Nach diesem Unterricht gehen wir mit Regina auf die Beerdigung. Eine andere Lehrerin der Schule begleitet uns. Auf der Rückbank ist es eng, der Wind ist staubig und heiss. Wir fahren über eine Strasse, die meinen Definitionsbereich für schlechte Strasse um einiges erweitert. Das Auto macht einige Geräusche, die ich als ungesund einstufen würde. Schon bald säumen Fahrzeuge den Strassenrand doch fahren wir weiter, bis wir auf ein Kirchengelände gelangen, dass aussieht, als würde gerade eine Messe stattfinden. Menschen stehen Schlange für Essen, eine Vielzahl Festzelte ist errichtet, alle tragen festliche Kleidung. Trotz dem Auflauf sind wir im Moment unserer Ankunft Hauptattraktion «Muzungu!» Wie ein Lauffeuer macht es die Runde und bald schallt es aus aller Munde. Die Aufregung ist gross, als wir über das Feld in eine Stuhlreihe an vorderster Front geführt werden. Ein paar Kinder schleichen sich an, stellen sich vor uns und knipsen seelenruhig Fotos. Auf dem Platz befinden sich schätzungsweise mehr als tausend Menschen. In der Mitte des Platzes steht der Sarg unter einem Zelt daneben knien sechs Frauen. Daneben vier Männer in schwarzen Anzügen (Sargträger?). Es wird gesungen, gebetet und geredet. Wir stehen auf, wenn alle aufstehen, setzen uns, wenn sich alle setzen, doch verstehen tun wir kaum etwas. Es folgen Familienmitglieder und Freunde, die Abschied nehmen vom Verstorbenen. Dann geht setzt sich der Trauerzug in Bewegung und der Sarg wird zum Grab geleitet.

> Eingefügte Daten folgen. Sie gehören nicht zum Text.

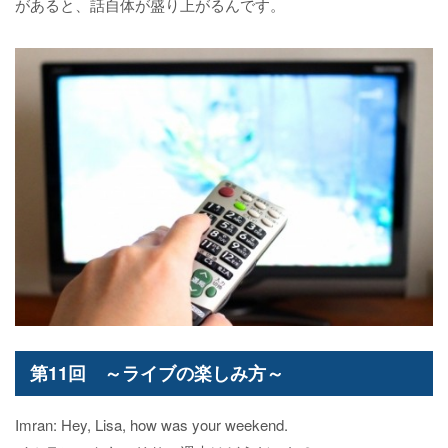
があると、話自体が盛り上がるんです。
第11回 ～ライブの楽しみ方～
Imran: Hey, Lisa, how was your weekend.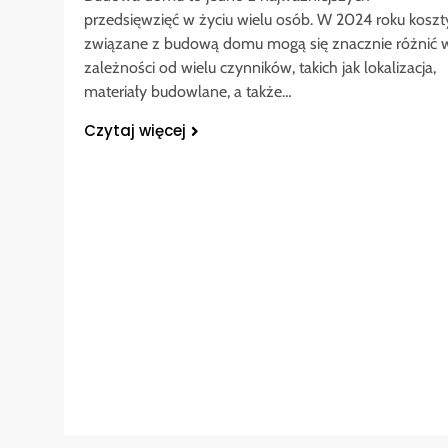
przedsięwzięć w życiu wielu osób. W 2024 roku koszt
związane z budową domu mogą się znacznie różnić 
zależności od wielu czynników, takich jak lokalizacja,
materiały budowlane, a także…
Czytaj więcej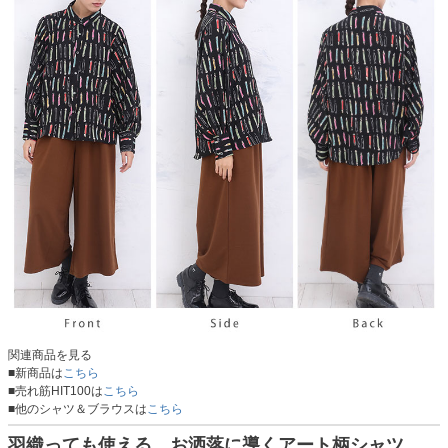
関連商品を見る
■新商品は
こちら
■売れ筋HIT100は
こちら
■他のシャツ＆ブラウスは
こちら
羽織っても使える。お洒落に導くアート柄シャツ。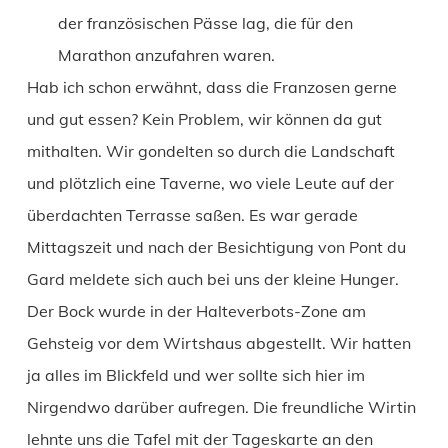
der französischen Pässe lag, die für den
Marathon anzufahren waren.
Hab ich schon erwähnt, dass die Franzosen gerne
und gut essen? Kein Problem, wir können da gut
mithalten. Wir gondelten so durch die Landschaft
und plötzlich eine Taverne, wo viele Leute auf der
überdachten Terrasse saßen. Es war gerade
Mittagszeit und nach der Besichtigung von Pont du
Gard meldete sich auch bei uns der kleine Hunger.
Der Bock wurde in der Halteverbots-Zone am
Gehsteig vor dem Wirtshaus abgestellt. Wir hatten
ja alles im Blickfeld und wer sollte sich hier im
Nirgendwo darüber aufregen. Die freundliche Wirtin
lehnte uns die Tafel mit der Tageskarte an den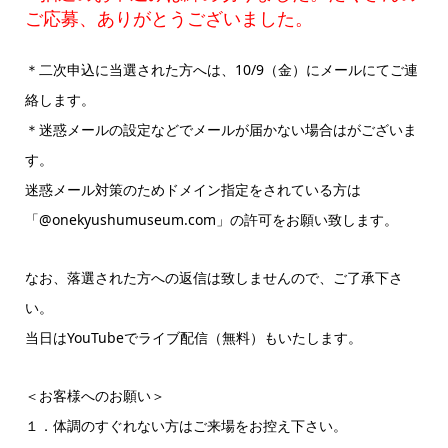
ご応募、ありがとうございました。
＊二次申込に当選された方へは、10/9（金）にメールにてご連
絡します。
＊迷惑メールの設定などでメールが届かない場合はがございま
す。
迷惑メール対策のためドメイン指定をされている方は
「@onekyushumuseum.com」の許可をお願い致します。
なお、落選された方への返信は致しませんので、ご了承下さ
い。
当日はYouTubeでライブ配信（無料）もいたします。
＜お客様へのお願い＞
１．体調のすぐれない方はご来場をお控え下さい。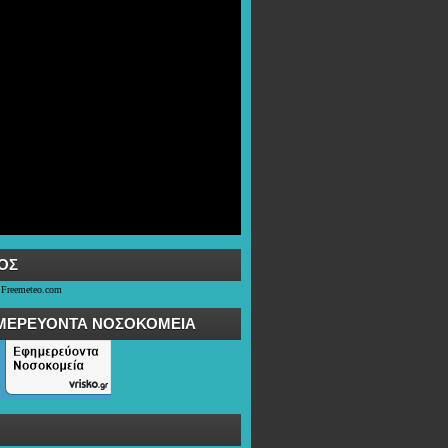
OΣ
 Freemeteo.com
ΜΕΡΕΥΟΝΤΑ ΝΟΣΟΚΟΜΕΙΑ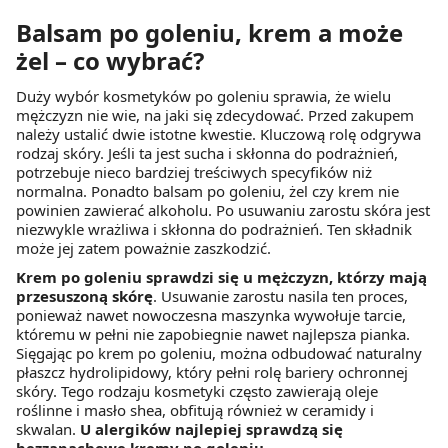
Balsam po goleniu, krem a może
żel – co wybrać?
Duży wybór kosmetyków po goleniu sprawia, że wielu
mężczyzn nie wie, na jaki się zdecydować. Przed zakupem
należy ustalić dwie istotne kwestie. Kluczową rolę odgrywa
rodzaj skóry. Jeśli ta jest sucha i skłonna do podrażnień,
potrzebuje nieco bardziej treściwych specyfików niż
normalna. Ponadto balsam po goleniu, żel czy krem nie
powinien zawierać alkoholu. Po usuwaniu zarostu skóra jest
niezwykle wrażliwa i skłonna do podrażnień. Ten składnik
może jej zatem poważnie zaszkodzić.
Krem po goleniu sprawdzi się u mężczyzn, którzy mają
przesuszoną skórę
. Usuwanie zarostu nasila ten proces,
ponieważ nawet nowoczesna maszynka wywołuje tarcie,
któremu w pełni nie zapobiegnie nawet najlepsza pianka.
Sięgając po krem po goleniu, można odbudować naturalny
płaszcz hydrolipidowy, który pełni rolę bariery ochronnej
skóry. Tego rodzaju kosmetyki często zawierają oleje
roślinne i masło shea, obfitują również w ceramidy i
skwalan.
U alergików najlepiej sprawdzą się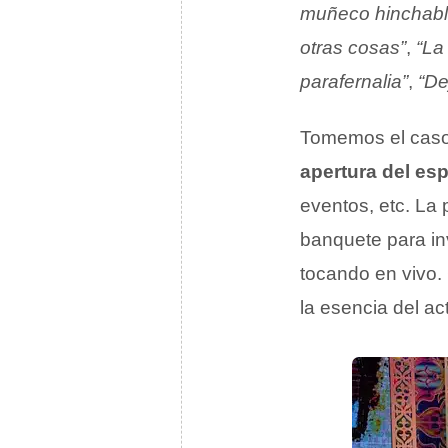
muñeco hinchable 
otras cosas”
,
“La
parafernalia”
,
“De
Tomemos el caso
apertura del esp
eventos, etc. La 
banquete para inv
tocando en vivo.
la esencia del ac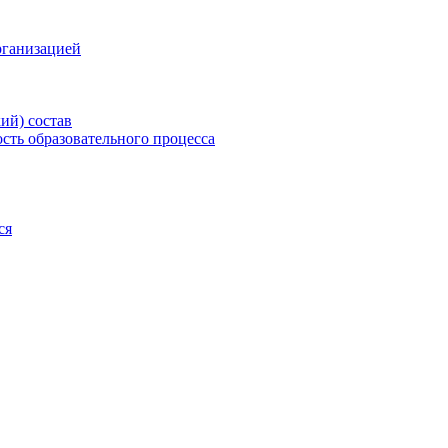
рганизацией
ий) состав
сть образовательного процесса
ся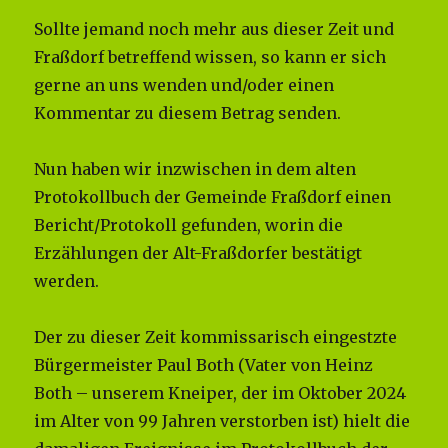
Sollte jemand noch mehr aus dieser Zeit und
Fraßdorf betreffend wissen, so kann er sich
gerne an uns wenden und/oder einen
Kommentar zu diesem Betrag senden.
Nun haben wir inzwischen in dem alten
Protokollbuch der Gemeinde Fraßdorf einen
Bericht/Protokoll gefunden, worin die
Erzählungen der Alt-Fraßdorfer bestätigt
werden.
Der zu dieser Zeit kommissarisch eingestzte
Bürgermeister Paul Both (Vater von Heinz
Both – unserem Kneiper, der im Oktober 2024
im Alter von 99 Jahren verstorben ist) hielt die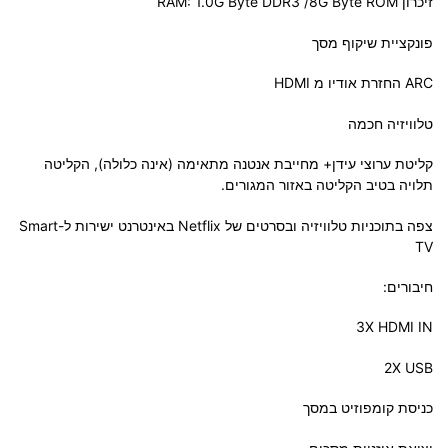
זיכרון RAM: 1.0G Byte DDR3 /8G Byte ROM
פונקציית שיקוף מסך
ARC החזרת אודיו מ HDMI
טלוויזיה חכמה
קליטת ערוצי עידן+ מחייבת אנטנה מתאימה (אינה כלולה), הקליטה
תלויה בטיב הקליטה באזור המגורים.
צפה בתוכניות טלוויזיה ובסרטים של Netflix באינטרנט ישירות ל-Smart
TV
חיבורים:
3X HDMI IN
2X USB
כניסת קומפוזיט במסך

Wir werden eingeladen für unser (zweites) Mittagessen in der Kirche. Die Menge hat sich ausgedünnt und von all den Menschen in der kleinen Kirche geht eine Autoritätsaura aus. In einem kurzen Gespräch mit dem Minister für Bildung, in dem ich seinen Lehrplan lobe, gebe ich ihm meine Nummer, denn er gelobt, uns beim Unterrichten besuchen zu kommen… Das Essen ist fein, aber heiss und mir läuft in der so schon heissen Kirche der Schweiss.

Nachdem viele Gespräche mit vielen wichtigen Leuten geschehen sind, wir uns mit dem Pfarrer auf Deutsch unterhalten haben und uns der Sohn des Verstorbenen die Hand gereicht hat, machen wir uns auf den Heimweg.